Teixeira, for her part, said she also believes accounting for past emissions is important. But, she said, Brazil is more focused on the future.
Praise for Brazil despite concerns
"Developed countries must do what they need to do. They have an obligation. Developing countries, we need to develop without doing the same trajectory that caused these problems," she said. "You need to convince people you can have development with [climate] protection."
At the same time, Brazilian officials did not fully embrace the U.S.-China wording. Texiera’s top climate negotiator, Ambassador José Antônio Marcondes de Carvalho, said Brazil has its own vision of a system that sees an inner ring of countries — those now known as Annex 1 — taking economywide cuts while developing countries would work their way up to doing so.
Brazil’s target for Paris, or "intended nationally determined contribution" (INDC), calls for protecting and restoring 32 million hectares (79 million acres) of forestland and slashing carbon emissions from 2.4 gigatons down to 1.2 gigatons by 2030.
"We will arrive in 2030 in the future with population increasing, also with development and capacity to reduce emissions at less 1990," Teixeira said. "The direction is there."
The target won praise in environmental circles, even though many activists said Brazil could have gone further.
"Brazil’s Paris climate pledge is a very strong first step from a still-emerging economy," said Michael Wolosin, managing director of research and policy at consulting group Climate Advisers.
"It shows serious intent to over time grow the country’s already strong renewable energy sector, to reduce reliance on fossil fuels, and to restore degraded agricultural lands and forests. It is especially notable that Brazil’s commitment is not conditional on international support," he said. But Wolosin also urged Brazil to set a date no later than 2025 to reach zero natural forest loss.
India, ‘part of the solution’
As for India’s INDC, Javadekar offered few new specifics and did not outright confirm reports in the Indian media that it will double the country’s already ambitious renewable energy target of 175 gigawatts by 2022.
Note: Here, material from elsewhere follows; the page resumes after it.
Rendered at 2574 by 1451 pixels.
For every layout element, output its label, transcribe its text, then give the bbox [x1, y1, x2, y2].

"Our action will reflect on all fronts: increasing renewables, lowering emissions intensity, even lowering energy intensity, having more carbon sink, building resilience capacity," he said.
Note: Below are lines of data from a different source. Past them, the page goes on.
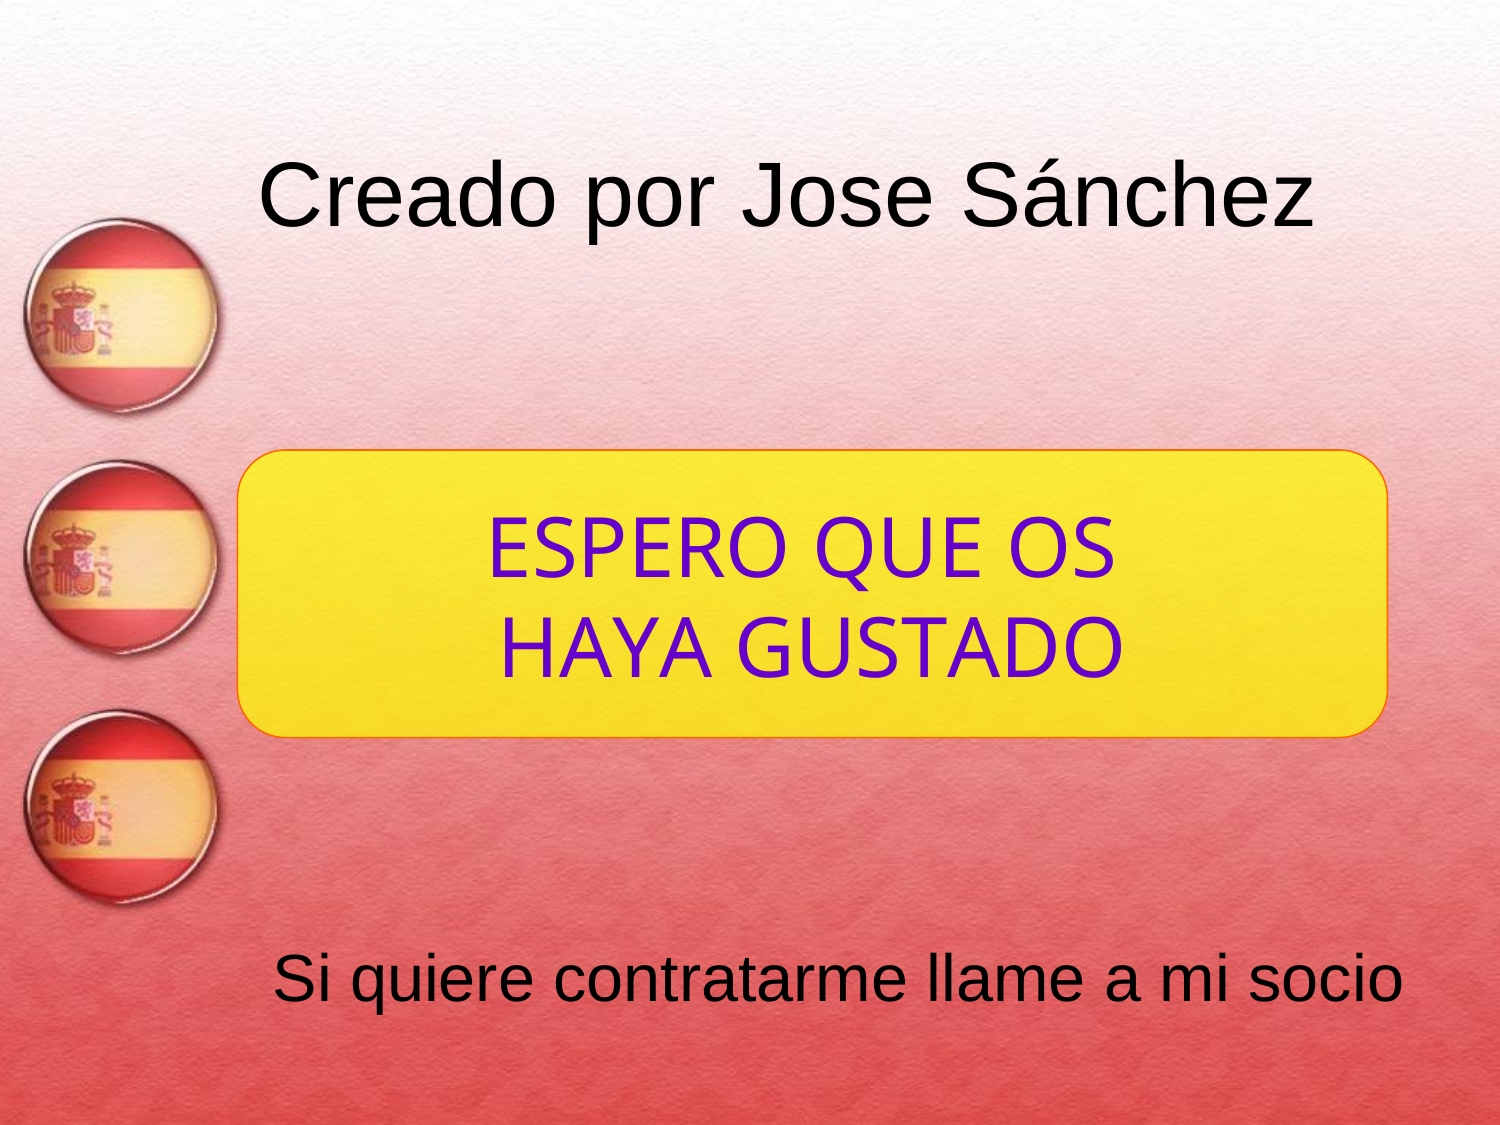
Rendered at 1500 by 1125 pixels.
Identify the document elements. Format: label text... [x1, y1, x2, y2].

text_box ESPERO QUE OS HAYA GUSTADO [237, 450, 1388, 738]
title Creado por Jose Sánchez [150, 68, 1426, 311]
picture [0, 0, 1500, 1125]
subtitle Si quiere contratarme llame a mi socio [201, 856, 1477, 1093]
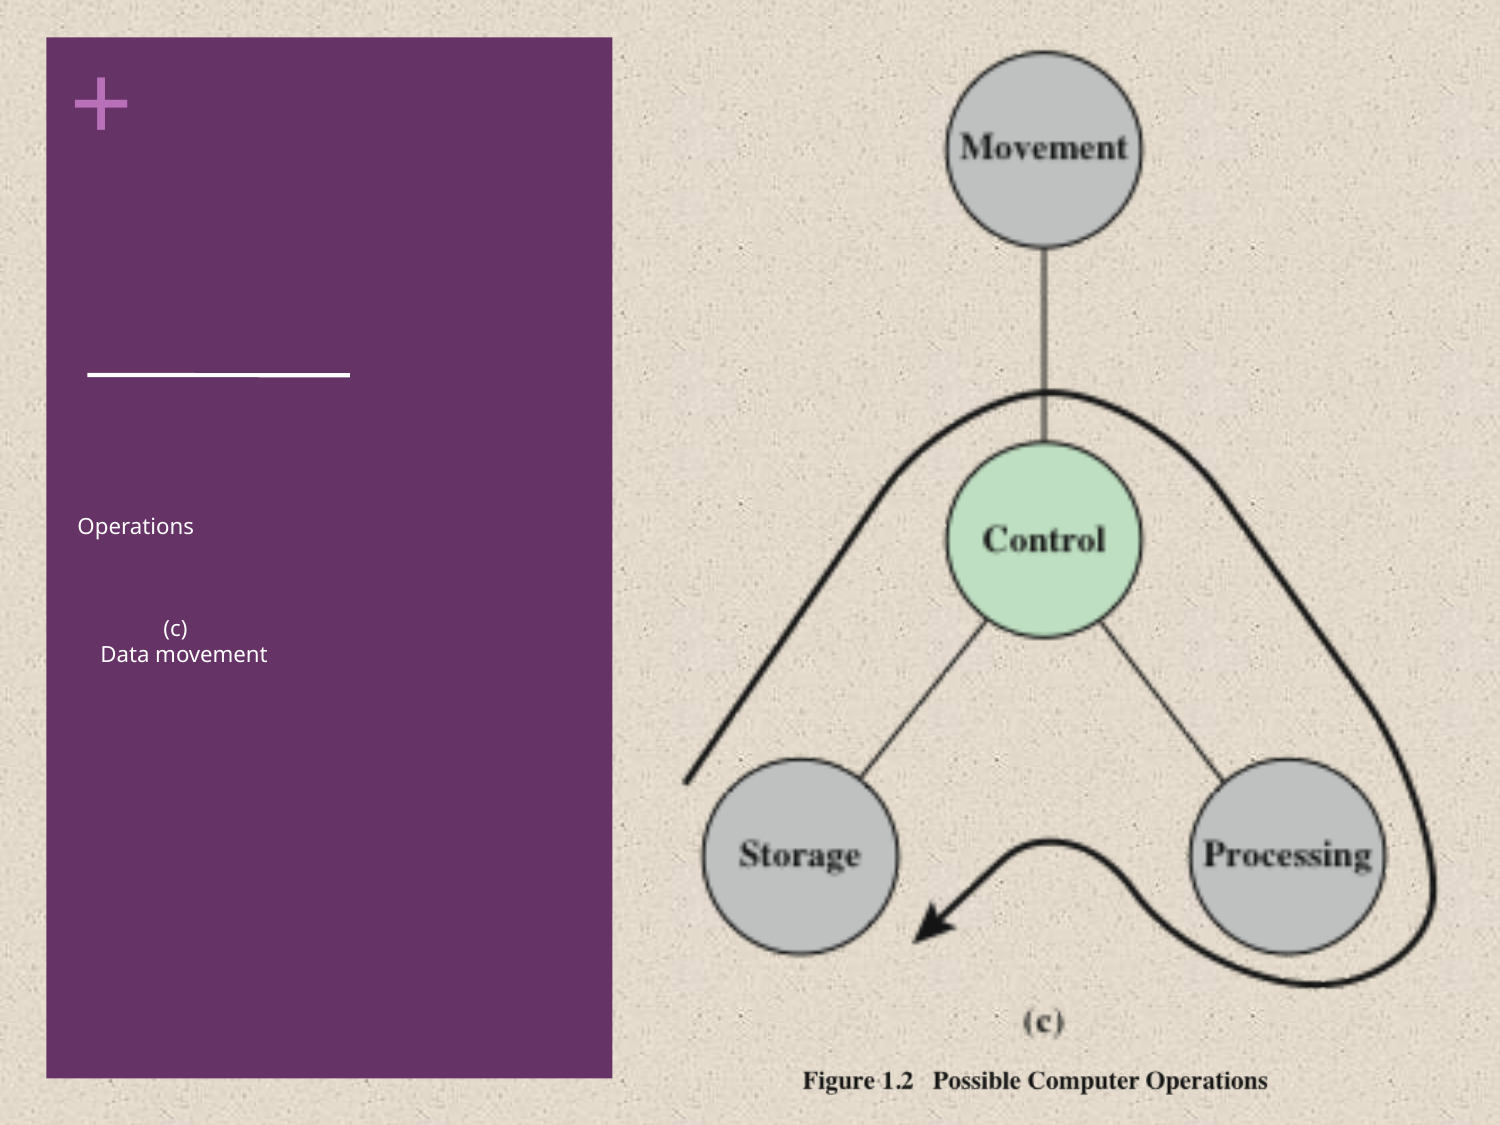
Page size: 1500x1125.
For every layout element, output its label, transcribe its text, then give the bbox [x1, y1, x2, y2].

title Operations (c) Data movement [62, 174, 550, 675]
picture [0, 0, 1500, 1125]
Asked if it would be conditional on finance, he also hedged. "What we present will be basically on our own resources, but part of it is definitely if there is international finance," he said. "We will require funds, but we are fighting the finance cause for least-developed countries."
And yet despite a sometimes combative tone toward developed nations, Javadekar said he is optimistic about Paris and certain there will be a new global agreement.
"India is not part of the problem … but we want to be part of the solution," he said.
"We are starting a new regime. We should welcome it. We should make Paris a festival, a new world order that … creates a new system where all countries are taking action of their own volition. That’s a big change."